→ **Reading text**:
==========

Average amount of hemoglobin per red blood cell.

What is MCH?

MCH (Mean Corpuscular Haemoglobin) is the average weight of haemoglobin per red blood cell, expressed in picograms (pg). The reference range for adults is typically 27–33 pg. MCH is a calculated parameter derived by dividing the blood haemoglobin concentration by the total red cell count. It reflects how well each red blood cell is loaded with haemoglobin, independent of cell size — making it complementary to MCV (which measures size) and MCHC (which measures concentration within the cell). A low MCH (hypochromia) — generally below 27 pg — most often occurs in iron-deficiency anaemia, where insufficient iron is available to synthesise haemoglobin: cells are small and poorly filled. Thalassaemia trait also produces a low MCH (cells are small), but the red cell count is typically high-normal or elevated — a pattern that helps distinguish iron deficiency from thalassaemia trait. A raised MCH above 33 pg fits macrocytic anaemia, where larger cells carry more haemoglobin; the most common causes are vitamin B12 or folate deficiency, chronic alcohol use, and hypothyroidism. MCH is a stable, well-reproducible measure that changes relatively slowly with iron depletion or supplementation — faster than haemoglobin but slower than ferritin or the reticulocyte count. It is therefore a useful trend marker alongside the direct iron indices.

Why is MCH relevant?

MCH is relevant as part of the complete blood count because it can signal disrupted haemoglobin synthesis early, sometimes before haemoglobin itself moves outside the reference range. With early iron deficiency, MCH falls before haemoglobin does: cells become smaller and less well-filled while the total haemoglobin appears compensated. The same applies to folate or B12 deficiency, where MCH rises as cells enlarge before haemoglobin clearly falls. The MCH + MCV combination is particularly informative for distinguishing anaemia types. Low MCH with low MCV fits microcytic anaemia; the question is then whether it is iron deficiency (low ferritin, low transferrin saturation) or thalassaemia trait (normal ferritin, high red cell count). With elevated MCH and elevated MCV, macrocytic anaemia is the pattern, for which B12, folate, and thyroid function are the appropriate follow-up tests. For people starting supplementation (iron, B12, or folate), MCH is a useful trend marker: with effective treatment it normalises within 6–12 weeks for iron deficiency and somewhat faster with B12 supplementation, while haemoglobin recovers more slowly.

==========

→ **Exercises to complete**:
• 1. According to the text on MCH, why does iron deficiency lead to a low MCH? Answer in one to three sentences.
• 2. Write the next part of the MCH text, starting after its final sentence.

→ **Dataset section**:
==========

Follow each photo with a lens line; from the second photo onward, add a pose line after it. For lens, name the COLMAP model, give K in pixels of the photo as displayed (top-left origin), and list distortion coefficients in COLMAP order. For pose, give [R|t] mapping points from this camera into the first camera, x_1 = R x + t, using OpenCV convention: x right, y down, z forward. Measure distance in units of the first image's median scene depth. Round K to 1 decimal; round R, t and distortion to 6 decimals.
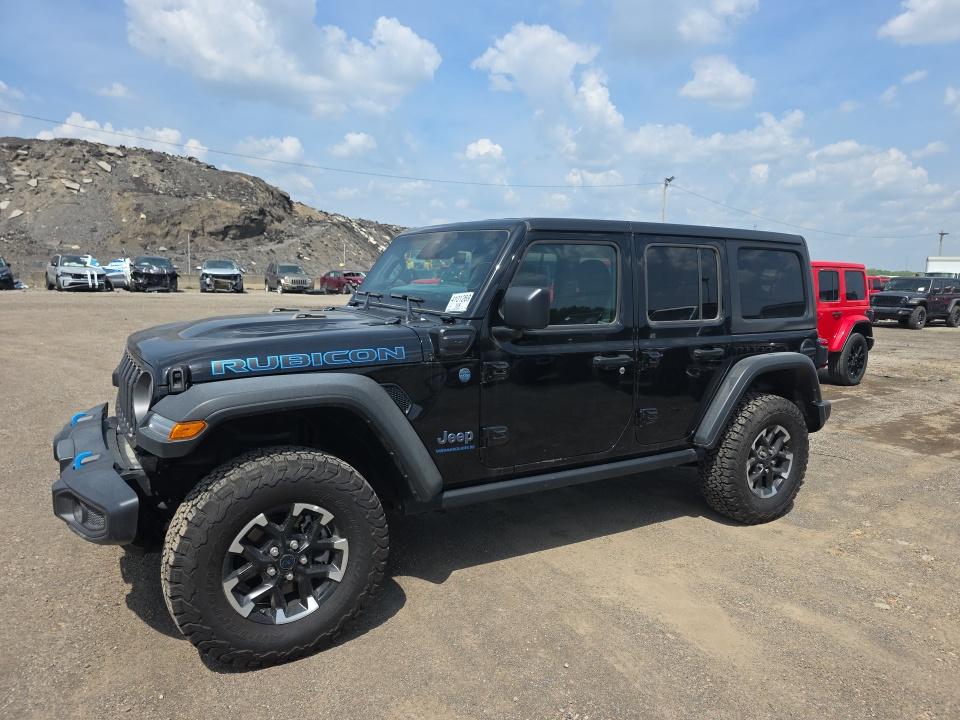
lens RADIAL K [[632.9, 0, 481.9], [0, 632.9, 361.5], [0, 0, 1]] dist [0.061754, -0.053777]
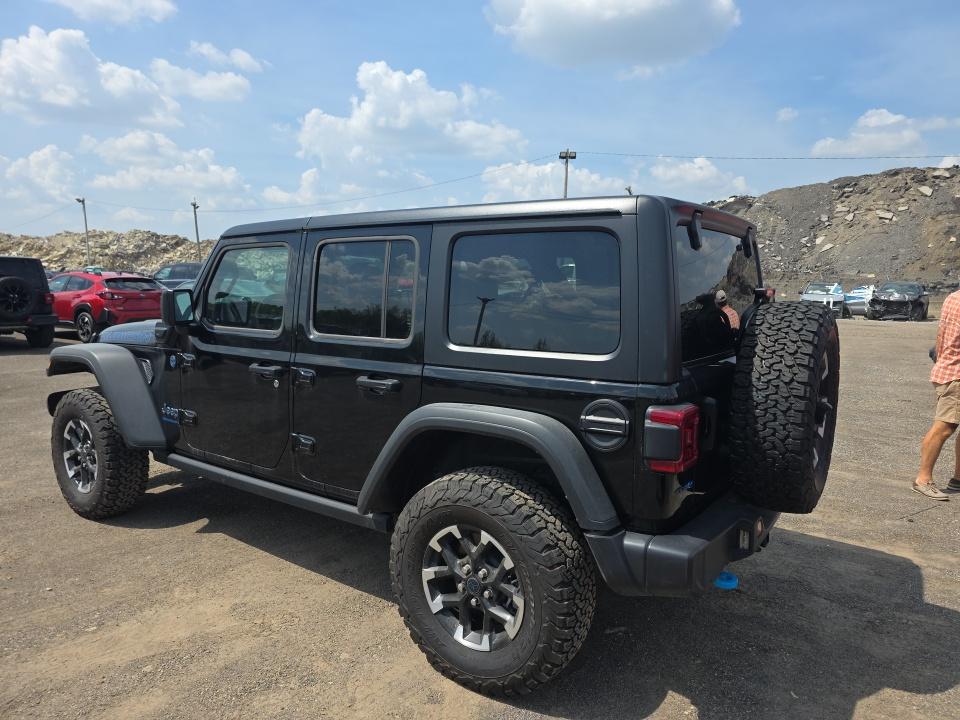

==========

→ **Responses by task**:
• 1. In iron-deficiency anemia, there is not enough iron available to synthesize hemoglobin. As a result, the red blood cells are small and poorly filled, which lowers the average hemoglobin per cell.

• 2.
MCH high or low — what it means

MCH is almost always read together with MCV, MCHC, RDW, and haemoglobin, and when a deficiency is suspected supplemented with ferritin, transferrin saturation, vitamin B12, and folate. The practical rule: low MCH + low MCV + low ferritin = iron-deficiency anaemia; low MCH + low MCV + normal ferritin + high red cell count = consider thalassaemia trait; high MCH + high MCV = macrocytic anaemia (B12/folate/liver/thyroid). An isolated mildly abnormal MCH with an otherwise normal blood count is generally not concerning but warrants follow-up with persistent symptoms. RDW is a helpful addition: in straightforward iron deficiency RDW is elevated (variable cell sizes); in thalassaemia trait RDW more often remains normal (uniformly small cells). That combination helps prioritise the most likely diagnosis before additional blood tests are ordered. MCH measurement is robust and little affected by pre-analytical interference. Lipaemia and high leukocyte counts can affect the haemoglobin measurement, which indirectly skews calculated MCH. With unexpected results that do not fit the clinical picture, a repeat fasting sample in a clean tube is a simple first step.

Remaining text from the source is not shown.